The E1 engines were also fitted with continuous splashers, unlike the individual splashers used on the E2s and E3s. The E1s also had Ivatt-style cabs, although many of the rebuilt E2s kept their Stirling-style cabs.

Another curious combination was the continued use of Stirling-pattern brass trumpet cases for the Ramsbottom safety valves. Combined with the domed boiler, this was an unusual feature of the E1s.

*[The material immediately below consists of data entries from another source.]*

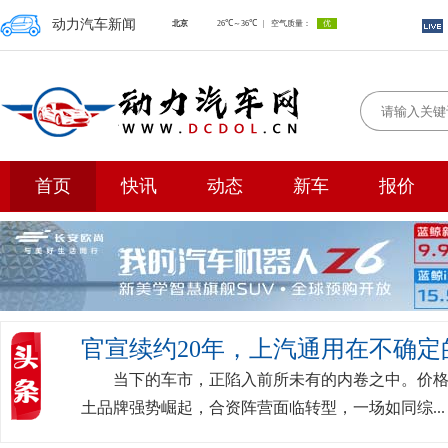
动力汽车新闻
首页
快讯
动态
新车
报价
官宣续约20年，上汽通用在不确
当下的车市，正陷入前所未有的内卷之中。价
土品牌强势崛起，合资阵营面临转型，一场如同综...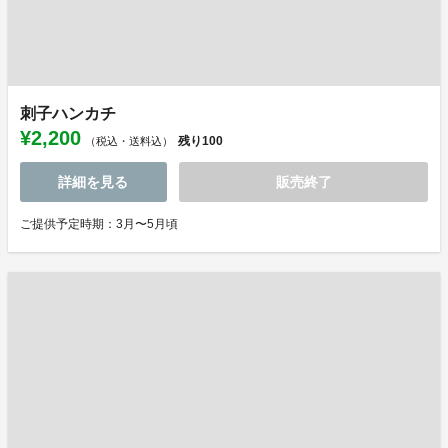
刺子ハンカチ
¥2,200
残り
100
（税込・送料込）
詳細を見る
販売終了
ご提供予定時期：3月〜5月頃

The GNR 2-4-0s were used throughout the GNR network for most of their lives, and typically hauled slow and branch passenger traffic, parcels, and fast goods. In their early days they would sometimes haul light expresses if a Stirling Single was not available. By 1900, the E1s and E2s were increasingly being used for pilot work. With a system-wide shortage of goods engines, they were also being used for goods work.

In 1913, the South Eastern & Chatham Railway (SE&CR) was experiencing an extreme shortage of locomotives and borrowed fifteen E1s from the GNR. All fifteen returned in 1915 when the SE&CR introduced its new Class L 4-4-0 locomotives.

By 1918, withdrawals were beginning to take their toll. By this time E1s were usually only found working country branch services.

Only 34 E1s survived into Grouping (1923). These were allocated to Lincoln (9), Boston (7), Grantham (7), Colwick (5), Copley Hill (2), Retford (2), Hitchin (1), and New England (1). All were working local passenger services. The LNER was quick to withdraw most of these survivors, and only seven survived to see 1925. Five of these were withdrawn in 1925, leaving the last two to be withdrawn in 1927. The last, No. 3814, was withdrawn from Boston where it had spent its last few years working the quiet Lincolnshire branch lines.

Technical Details

Cylinders (x2): (inside) 17.5x26in.
Motion: Stephenson
Valves: slide
Boiler: Max. Diameter: 4ft 5in
Pressure: 170psi
Diagram No.: 11
Heating Surface: Total: 1119 sq.ft.
Firebox: 103 sq.ft.
Tubes: 1016 sq.ft. (213x 1.75in)
Grate Area: 16.25 sq.ft.
Wheels: Leading: 4ft 2in
Coupled: 6ft 8in
Tender: 4ft 2in
Tractive Effort: (@ 85% boiler pressure) 14,382lb
Wheelbase: Total: 39ft 6in
Engine: 17ft 11in
Tender: 13ft 0in
Weight (full): Total: 80 tons 0cwt
Engine: 41 tons 10cwt
Tender: 38 tons 10cwt
Max. Axle Load: 15 tons

Preservation

None of the E1s survived into preservation.

Models

I am not aware of any models of the E1 locomotives.